Noise demonstrations have been utilized in the 2025-2026 protests against mass deportation during the second Trump administration. Some protesters use whistles to alert other of the presence of Immigration and Customs Enforcement (ICE) agents or the occurrence of abductions by such agents. Noise demonstrations have also been held outside federal buildings and hotels housing ICE agents.

== Goals ==
There are multiple purposes to a noise demonstration and they can blend and overlap. Some goals include breaking isolation, disrupting business, waking oppressors up, resisting censorship, sharing joy, and building on-the-ground resistance connections.

If someone is captured, imprisoned, or stuck behind a border, it is possible to make enough noise that they can hear it and know there are people on the outside who care about them. Some noise demonstrations are done outside jails or prisons to show solidarity.

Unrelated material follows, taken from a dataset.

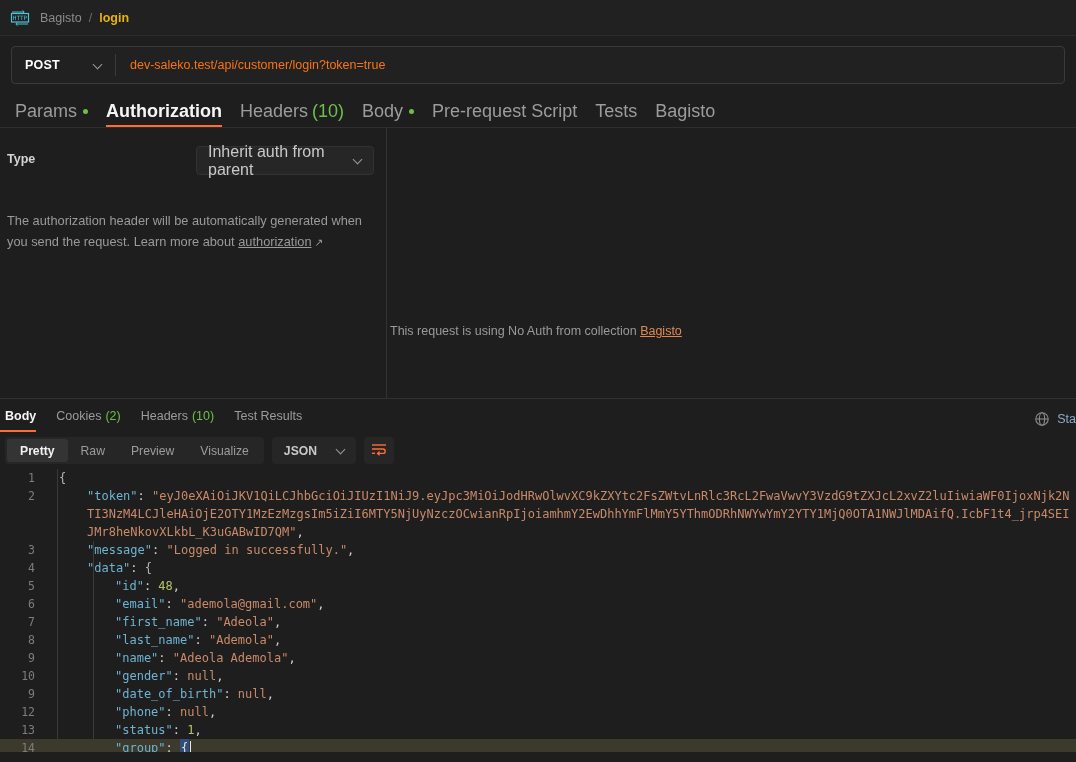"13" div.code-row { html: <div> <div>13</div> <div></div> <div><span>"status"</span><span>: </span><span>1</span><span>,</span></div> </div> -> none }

A key element of successful noise demonstrations is that they become impossible to ignore. Many people or systems being protested are resistant to mild protest and rely on silence or complacency. Some gatherings gain protestors from uninvolved bystanders.

== Notable instances ==
Several defendants in the 2025 Alvarado ICE facility incident—during which an Alvarado, Texas, police officer was shot—said they believed they were attending a noise demonstration and that they had no knowledge of any planned violence. The protesters were subsequently accused of membership in "antifa", which United States Attorney General Pam Bondi characterized as a "left wing terrorist organization". In October 2025, several protesters pleaded guilty to federal charges of providing material support to terrorism.